To-do item A => In the Gallente passage, from which continent were democracy and libertarianism exported?
To-do item B => Continue the Gallente passage, beginning after its last sentence.

Source passage =>

I would agree totally, but to elaborate a bit further on my thoughts what I meant was that when you consider:

Quote from: Gallente Information Age
The Gallente homeworld was a comfortable and biodiverse world that was still divided into nation-states (along with corresponding ethnicities and cultures), though the political and economic effects of their Information Age meant a large amount of globalization had started to take place. This included the intermingling of the different ethnic groups, as well as the evolution of the first international organizations (initially based on trade and diplomacy) evolving into the World Democracy League.

Technology and communication had resulted in democracy and libertarianism being exported from the Garoun continent to become the dominant ideology on the planet. Nations that had proved uncompromisingly resistant to these ideas (or were deemed politically unfashionable or anachronistic) were weeded out in interventionist wars by the major powers and alliances of the time. These one-sided conflicts would be over in days or weeks with minimal collateral damage, thanks to the development of precision weaponry such as guided missiles.

There was still some political tension on the homeworld despite the ideological standardization taking place. Many states were wary of democracy and liberalism, especially when it was forced onto other states via economic or military means.

There exists a very strong meta-premise with the Gallente Federation that essentially might be considered as: What would happen if Western civilization and liberal-democracy became the sole and dominant world ideology and then humanity went into space.

What would later became the Federation began when a single democratic and liberal hegemon along with its democratic allies managed to unite their planet under a single ideological banner called the World Democracy League through a series of military interventions that toppled dictatorships and theocracies weakened by internal rebellions and mass uprisings caused by citizens access to a global communications network.

When it is considered Gallente isn't even a racial or ethnic identifier, and its linguistic etymology comes from Gallentia which is the name of a planet. Then Gallente Federation is essentially the same as if we called a future political space entity, "Terran Federation," or, "United Federation of Earth." Whose culture is essentially liberal, democratic, and Western in nature.

Material provided =>
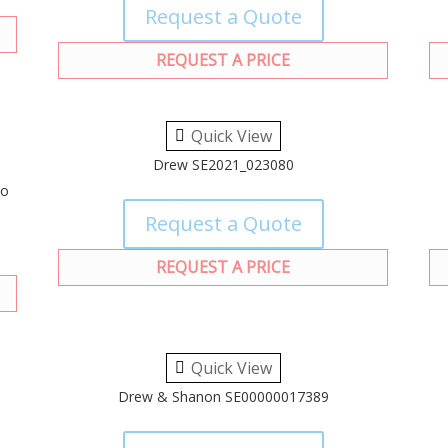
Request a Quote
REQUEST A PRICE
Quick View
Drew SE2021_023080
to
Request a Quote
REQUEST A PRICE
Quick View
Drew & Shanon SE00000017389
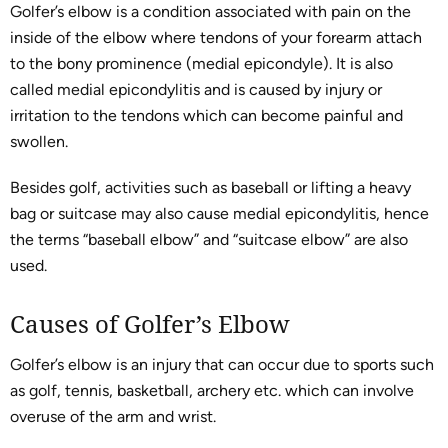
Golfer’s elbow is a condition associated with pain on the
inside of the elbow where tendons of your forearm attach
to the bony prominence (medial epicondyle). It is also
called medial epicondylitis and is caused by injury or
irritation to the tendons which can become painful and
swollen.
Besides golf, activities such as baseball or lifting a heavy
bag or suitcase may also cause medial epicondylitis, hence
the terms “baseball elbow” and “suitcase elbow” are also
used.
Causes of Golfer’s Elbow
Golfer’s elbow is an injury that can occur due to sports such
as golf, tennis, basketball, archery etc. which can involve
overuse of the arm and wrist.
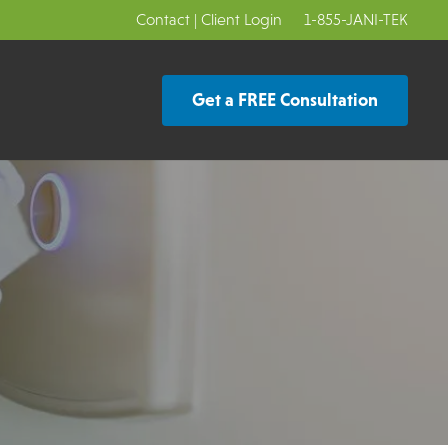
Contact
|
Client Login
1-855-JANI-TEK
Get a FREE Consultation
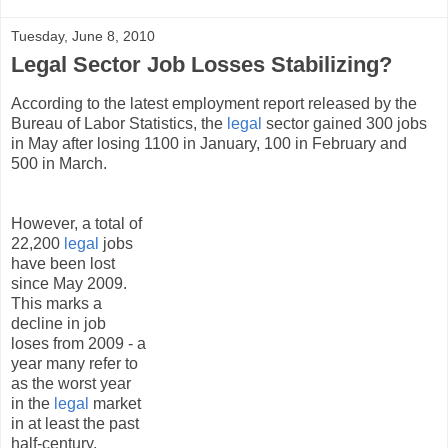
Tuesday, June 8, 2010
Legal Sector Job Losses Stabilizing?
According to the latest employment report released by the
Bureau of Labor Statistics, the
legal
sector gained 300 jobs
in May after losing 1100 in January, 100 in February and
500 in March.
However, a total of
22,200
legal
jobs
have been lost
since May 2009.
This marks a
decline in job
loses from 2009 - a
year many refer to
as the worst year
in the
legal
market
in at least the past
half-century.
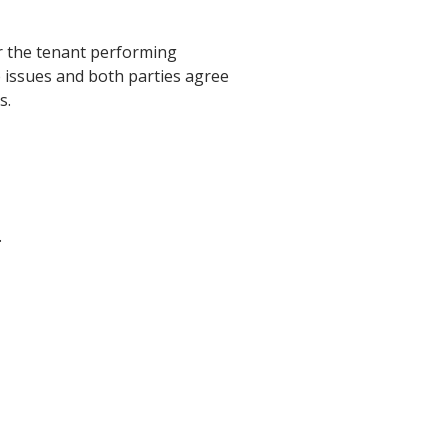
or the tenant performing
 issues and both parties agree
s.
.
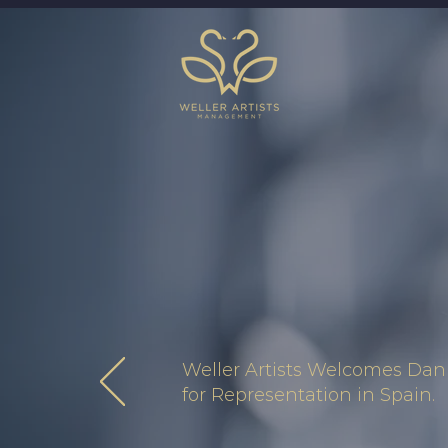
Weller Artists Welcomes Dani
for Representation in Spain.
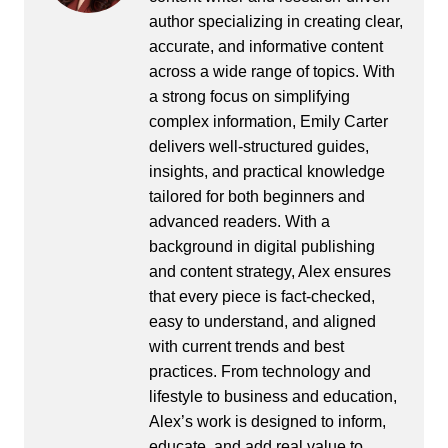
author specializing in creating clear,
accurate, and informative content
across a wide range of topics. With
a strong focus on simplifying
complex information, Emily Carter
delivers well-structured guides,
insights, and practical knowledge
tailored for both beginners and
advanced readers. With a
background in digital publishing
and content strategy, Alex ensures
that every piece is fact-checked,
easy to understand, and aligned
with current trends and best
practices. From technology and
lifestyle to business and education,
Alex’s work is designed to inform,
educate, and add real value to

Response box A => The Garoun continent.

Response box B =>
In many respects, at least for myself, the core fictional archetype that drives the Federation is in fact a modern day futurist question of, "What if Western liberal-democracy finally wins and unites the entire world?" That is contextualized in the lore of Eve. The values of the Federation correlate almost directly with modern Western values that in a very broad sense it's almost as if the majority of capsuleers behave as if they come from the Federation in their behaviour and outlook if the majority of capsuleers are players who hold Western values.

More pertinent to this discussion however is that the Federation thematically is also about the interrelationship between humanity and the technology they create. I think people make a critical mistake in believing the Federation is just about democracy. The Federation is not democratic purely out of a cultural or ideological basis -- it's democratic because it entered an Information Age nine hundred years ago and it's pretty damn difficult to adopt or maintain any other kind of political system if your citizens have access to a communications technology that allows for instant access to information, discussion, and means for mass mobilization/protest if they want to call their political leadership to account.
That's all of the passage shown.